[[ ENTRIES SHOWN, beginning ]]

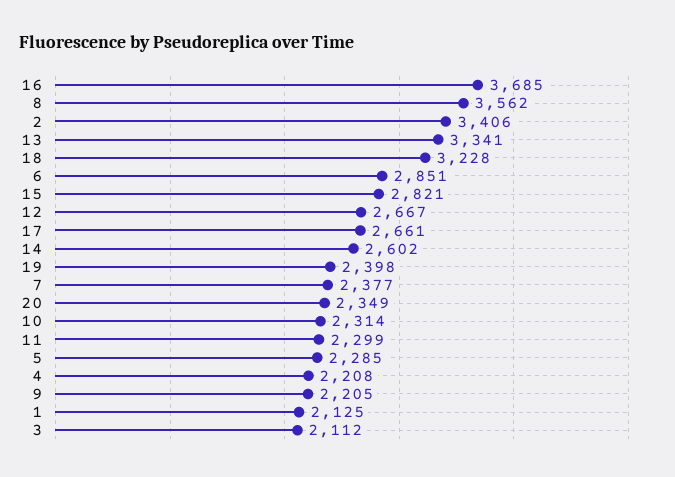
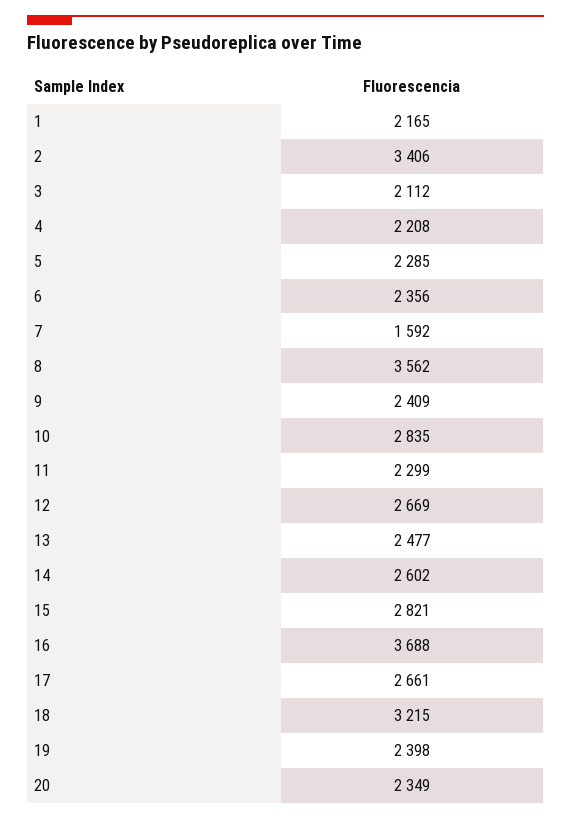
  {
-   "16": 3685,
+   "16": 3688,
    "8": 3562,
    "2": 3406,
-   "13": 3341,
+   "13": 2477,
-   "18": 3228,
+   "18": 3215,
-   "6": 2851,
+   "6": 2356,
    "15": 2821,
-   "12": 2667,
+   "12": 2669,
    "17": 2661,
    "14": 2602,
    "19": 2398,
-   "7": 2377,
+   "7": 1592,
    "20": 2349,
-   "10": 2314,
+   "10": 2835,
    "11": 2299,
    "5": 2285,
    "4": 2208,
-   "9": 2205,
+   "9": 2409,
-   "1": 2125,
+   "1": 2165,
    "3": 2112
  }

[[ ENTRIES SHOWN, end ]]

:: DIRECTIONS FOR THIS TASK ::
Reproduce the records above word for word, without the images.

:: SOLUTION FOR THIS EXERCISE ::
  {
-   "16": 3685,
+   "16": 3688,
    "8": 3562,
    "2": 3406,
-   "13": 3341,
+   "13": 2477,
-   "18": 3228,
+   "18": 3215,
-   "6": 2851,
+   "6": 2356,
    "15": 2821,
-   "12": 2667,
+   "12": 2669,
    "17": 2661,
    "14": 2602,
    "19": 2398,
-   "7": 2377,
+   "7": 1592,
    "20": 2349,
-   "10": 2314,
+   "10": 2835,
    "11": 2299,
    "5": 2285,
    "4": 2208,
-   "9": 2205,
+   "9": 2409,
-   "1": 2125,
+   "1": 2165,
    "3": 2112
  }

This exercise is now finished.